### Фрагмент источника
────────────────

Наступало время утвердить не только военные завоевания России, но и новый титул царя Алексея Михайловича, включавший слова «всея Великия и Малыя и Белыя России самодержца, и многих государств и земель Восточных и Западных и Северных отчича, и дедича, и наследника, и государя и обладателя»{600}. После заключения договора об Андрусовском перемирии поправили содержание «печати Царственной большой». В материалах посольств рядом с указанием на новый титул давалось «Описание печати Российская государства»: «Орел двоеглавный есть герб державный, великаго государя, царя и великаго князя Алексея Михайловича, всея Великия и Малыя и Белыя России самодержца, его царскаго величества Российская царствия». Три короны вверху на гербе символизировали покоренные царства — Казанское, Астраханское, Сибирское. С правой и левой стороны от орла располагались по три символических изображения городов. Правые «три града» соотносились с титулом «Великия и Малыя и Белыя России», а на левой стороне они отсылали к упоминанию в титуле «Восточных, Западных и Северных» стран. Под орлом располагались еще знаки «отчича» и «дедича», «на персех» (груди) — изображение в щите наследника. Иногда его называют изображением самого царя Алексея Михайловича, но, как видим, с 1667 года оно трактовалось именно как знак преемственности династии. В когтях орла («на пазноктех») изображались традиционные «скипетр» и державное «яблоко»; именно они, по словам описания нового герба, «и являют милостивейшаго государя его царскаго величества самодержца и обладателя»{601}.

────────────────

### Задание к выполнению
Определите, соответствуют ли фрагменту о гербе Российского государства следующие утверждения: (a) три короны на гербе символизировали Казанское, Астраханское и Сибирское царства; (b) с 1667 года изображение на груди орла трактовалось как изображение самого царя Алексея Михайловича; (c) содержание большой государственной печати было исправлено до заключения Андрусовского перемирия. На каждое утверждение ответьте «да» или «нет» и приведите в точности решающие слова фрагмента.

────────────────

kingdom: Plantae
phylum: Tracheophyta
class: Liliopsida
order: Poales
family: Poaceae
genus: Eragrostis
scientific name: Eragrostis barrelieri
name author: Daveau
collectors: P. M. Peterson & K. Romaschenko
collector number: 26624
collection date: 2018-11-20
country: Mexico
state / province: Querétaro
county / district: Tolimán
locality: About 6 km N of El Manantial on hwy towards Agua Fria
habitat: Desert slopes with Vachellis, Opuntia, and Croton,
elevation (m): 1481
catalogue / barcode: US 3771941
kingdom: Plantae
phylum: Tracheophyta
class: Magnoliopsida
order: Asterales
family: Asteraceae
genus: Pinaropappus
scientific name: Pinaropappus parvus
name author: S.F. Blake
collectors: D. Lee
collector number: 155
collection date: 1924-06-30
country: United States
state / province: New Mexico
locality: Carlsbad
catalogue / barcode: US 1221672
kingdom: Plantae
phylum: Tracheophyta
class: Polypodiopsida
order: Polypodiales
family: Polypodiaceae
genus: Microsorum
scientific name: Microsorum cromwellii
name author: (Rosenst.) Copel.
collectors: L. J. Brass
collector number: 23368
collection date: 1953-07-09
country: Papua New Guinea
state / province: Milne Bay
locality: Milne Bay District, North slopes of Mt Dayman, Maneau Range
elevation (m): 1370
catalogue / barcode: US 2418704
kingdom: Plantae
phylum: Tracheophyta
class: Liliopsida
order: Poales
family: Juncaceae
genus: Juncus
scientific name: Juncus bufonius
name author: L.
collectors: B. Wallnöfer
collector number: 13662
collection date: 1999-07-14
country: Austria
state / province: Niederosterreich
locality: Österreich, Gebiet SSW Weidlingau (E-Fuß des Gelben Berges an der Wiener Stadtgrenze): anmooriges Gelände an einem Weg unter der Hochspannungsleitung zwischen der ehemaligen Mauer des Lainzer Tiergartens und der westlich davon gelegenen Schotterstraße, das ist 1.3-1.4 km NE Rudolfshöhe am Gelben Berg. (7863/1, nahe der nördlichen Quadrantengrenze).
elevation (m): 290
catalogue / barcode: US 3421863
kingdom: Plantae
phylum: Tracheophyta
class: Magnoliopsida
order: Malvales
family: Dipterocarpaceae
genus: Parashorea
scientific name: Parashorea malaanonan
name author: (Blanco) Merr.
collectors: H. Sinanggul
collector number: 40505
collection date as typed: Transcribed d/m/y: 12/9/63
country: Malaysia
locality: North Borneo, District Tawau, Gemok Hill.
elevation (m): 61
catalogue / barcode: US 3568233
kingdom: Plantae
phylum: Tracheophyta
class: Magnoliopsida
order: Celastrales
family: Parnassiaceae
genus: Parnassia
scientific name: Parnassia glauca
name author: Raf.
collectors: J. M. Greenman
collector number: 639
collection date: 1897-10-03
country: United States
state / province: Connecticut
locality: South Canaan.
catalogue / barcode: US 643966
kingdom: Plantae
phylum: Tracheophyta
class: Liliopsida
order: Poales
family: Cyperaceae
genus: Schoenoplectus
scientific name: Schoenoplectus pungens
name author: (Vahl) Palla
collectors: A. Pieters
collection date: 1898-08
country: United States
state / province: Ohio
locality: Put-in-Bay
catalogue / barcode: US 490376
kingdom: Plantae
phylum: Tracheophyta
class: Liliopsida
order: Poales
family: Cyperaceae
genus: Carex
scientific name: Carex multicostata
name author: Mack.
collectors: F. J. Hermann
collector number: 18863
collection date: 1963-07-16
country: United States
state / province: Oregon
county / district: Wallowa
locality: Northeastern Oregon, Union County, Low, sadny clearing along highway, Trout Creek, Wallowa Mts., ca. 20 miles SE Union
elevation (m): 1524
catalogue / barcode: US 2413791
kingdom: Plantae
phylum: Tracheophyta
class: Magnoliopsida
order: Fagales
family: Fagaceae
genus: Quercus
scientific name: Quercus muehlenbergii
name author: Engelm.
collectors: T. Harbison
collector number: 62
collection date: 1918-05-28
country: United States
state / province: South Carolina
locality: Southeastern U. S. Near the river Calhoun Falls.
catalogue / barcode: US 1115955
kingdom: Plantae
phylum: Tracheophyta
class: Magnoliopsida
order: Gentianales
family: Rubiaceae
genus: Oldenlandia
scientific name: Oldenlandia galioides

────────────────

### Решение задачи
(a) Да: «Три короны вверху на гербе символизировали покоренные царства — Казанское, Астраханское, Сибирское».
(b) Нет: «с 1667 года оно трактовалось именно как знак преемственности династии».
(c) Нет: «После заключения договора об Андрусовском перемирии поправили содержание».